Realizado con un importante apoyo del Vaticano, el documental organiza cronológicamente la vida del artista, desde los primeros pasos hasta las últimas obras, relatada a través de dos personajes: el propio Michelangelo y su contemporáneo Giorgio Vasari, famoso historiador del arte, como contrapunto. La figura del florentino ha sido tratada desde muy temprano; tanto es así que fue el único artista vivo de quien Vasari escribió una entrada en sus volúmenes Las vidas de los más excelentes arquitectos, pintores y escultores italianos, obra fundante de la historiografía del arte renacentista (de hecho, fue él quien acuñó el término “rinascita”). Unos años después, Ascanio Condivi redactó lo que hoy llamaríamos una biografía autorizada –algunos hasta dicen dictada–, por Miguel Ángel, con el ánimo de corregir algunas imprecisiones de Vasari. Estas importantes fuentes históricas dan al guion auténtico vuelo, despojándolo de armatostes y banalidades.

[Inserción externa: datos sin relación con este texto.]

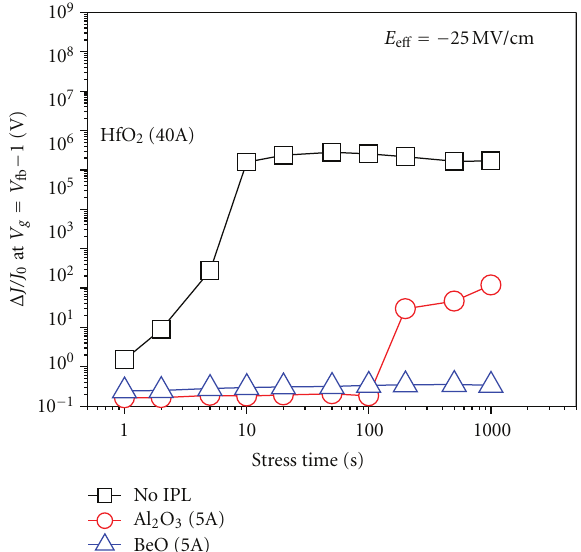
Figure 7: NMOSFETs inversion capacitance for three di ff erent gate stacks.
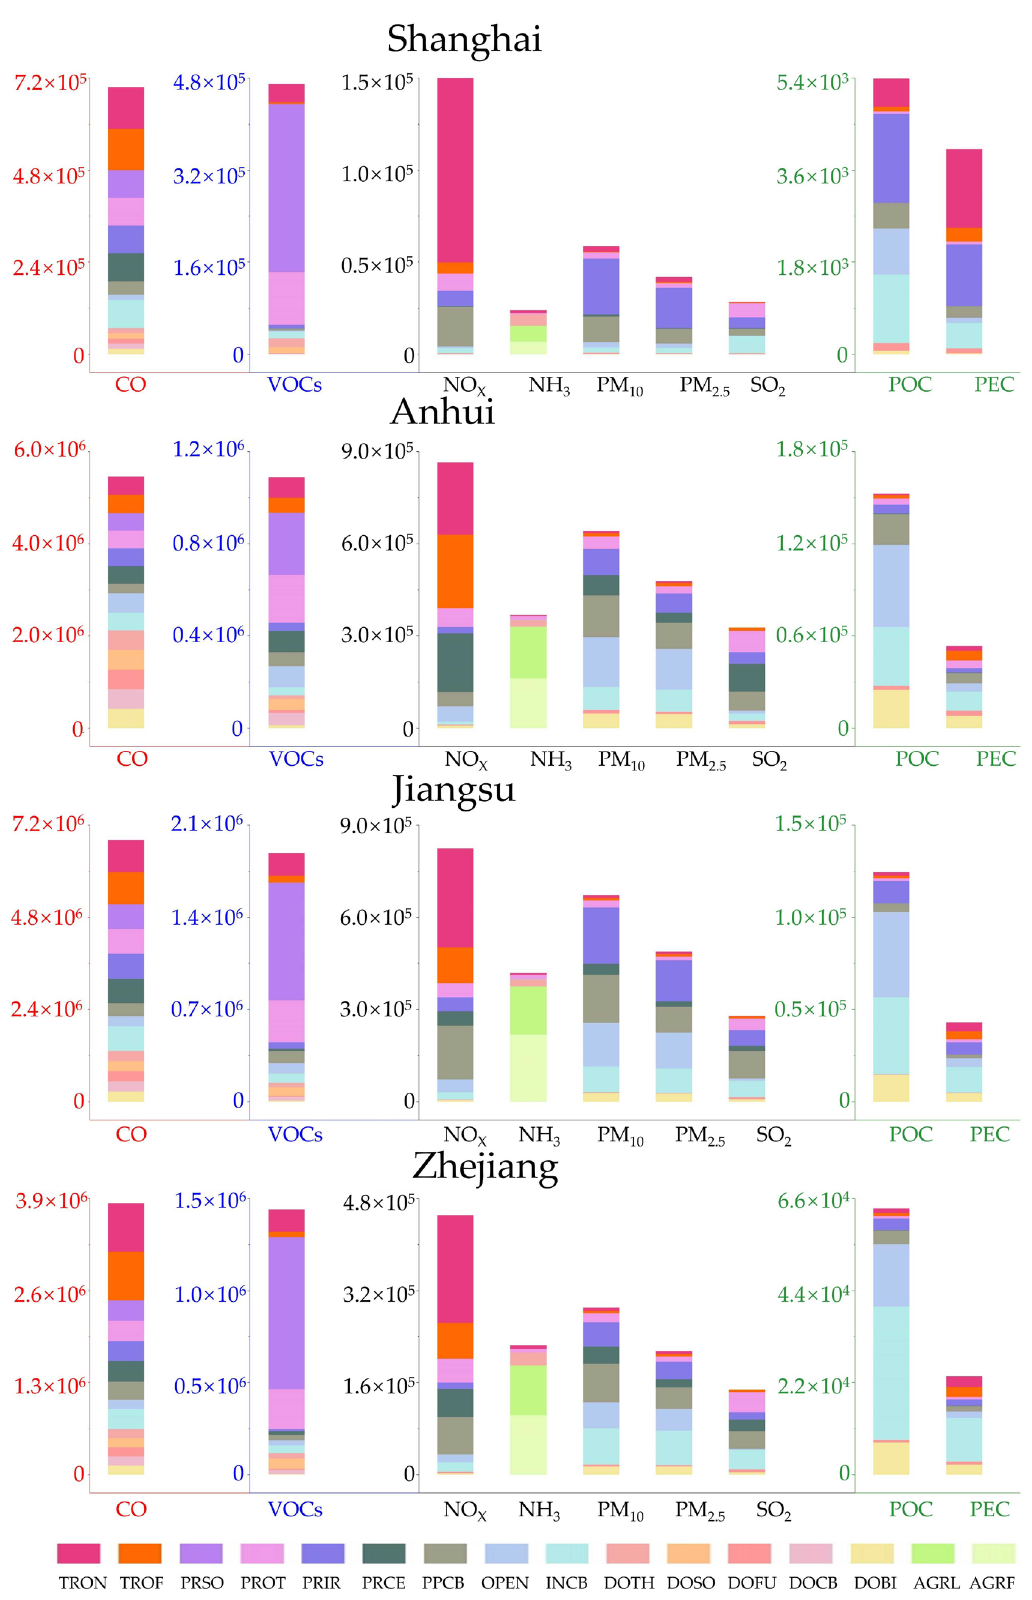
Figure 2. The histogram of 16 sectors of annual emissions in 2018 for each species (CO, VOCs, NOx, NH 3 , PM 10 , PM 2.5 , SO 2 , POC and EC) in Shanghai, Anhui, Jiangsu, and Zhejiang in the YRD. The unit of emission is tons/year (t/a). The descriptions of 16 emission sectors were listed in Table S1.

Representados ambos en espacios irreales y cerrados en sí mismos, los arrebatos del artista, en constante lucha con el mármol y la minuciosidad catedrática del historiador, se van turnando para dar la talla a un desvelo infinito por la constante superación personal y el uso del arte como vehículo de lo eterno, de lo divino (sí, el Vaticano aportó algo más que dinero). Esta doble condición de lo humano y lo divino en tensión se infiltra en las chispas de los derroteros republicanos de la época y en la emergente burguesía, que necesitaba hacerse de prestigio mediante un arte del cual no sabía prácticamente nada (por el que, por tanto, no tenía idea de cuánto pagar; nacía así la idea moderna de crítica de arte en tono valorativo). Todos estos temas son deslizados por el documental con gran elegancia y humor. Decía el semiólogo y crítico de arte Omar Calabrese que un partido de fútbol trasmitido por televisión con el agregado de las repeticiones y el montaje espectacular era, en definitiva, más real que lo real, siempre y cuando fuera en alta definición. El documental tiene el valor de mostrar en la pantalla esculturas y frescos a través de un despliegue técnico en el que el detalle es explorado hasta el absurdo: la textura del mármol, captada en sus ínfimas ondulaciones; la catarata de personajes de la bóveda sixtina, explorados con dedicación. El resultado general es un redescubrimiento de las obras comparable al ocurrido con parte de la colección del Louvre en la película Francofonía, del director ruso Aleksandr Sokurov. Pero, si en esta última abundaban los planos fijos y el silencio, verdadera extensión mutante del museo, en Michelangelo infinito el material, predominantemente escultórico, impone el movimiento circular de la cámara, así como la búsqueda de una iluminación dinámica que devele los volúmenes. La música (gloriosa, culta y, en un momento, electrónica) es un olvidable agregado, que los espectadores sabrán esquivar.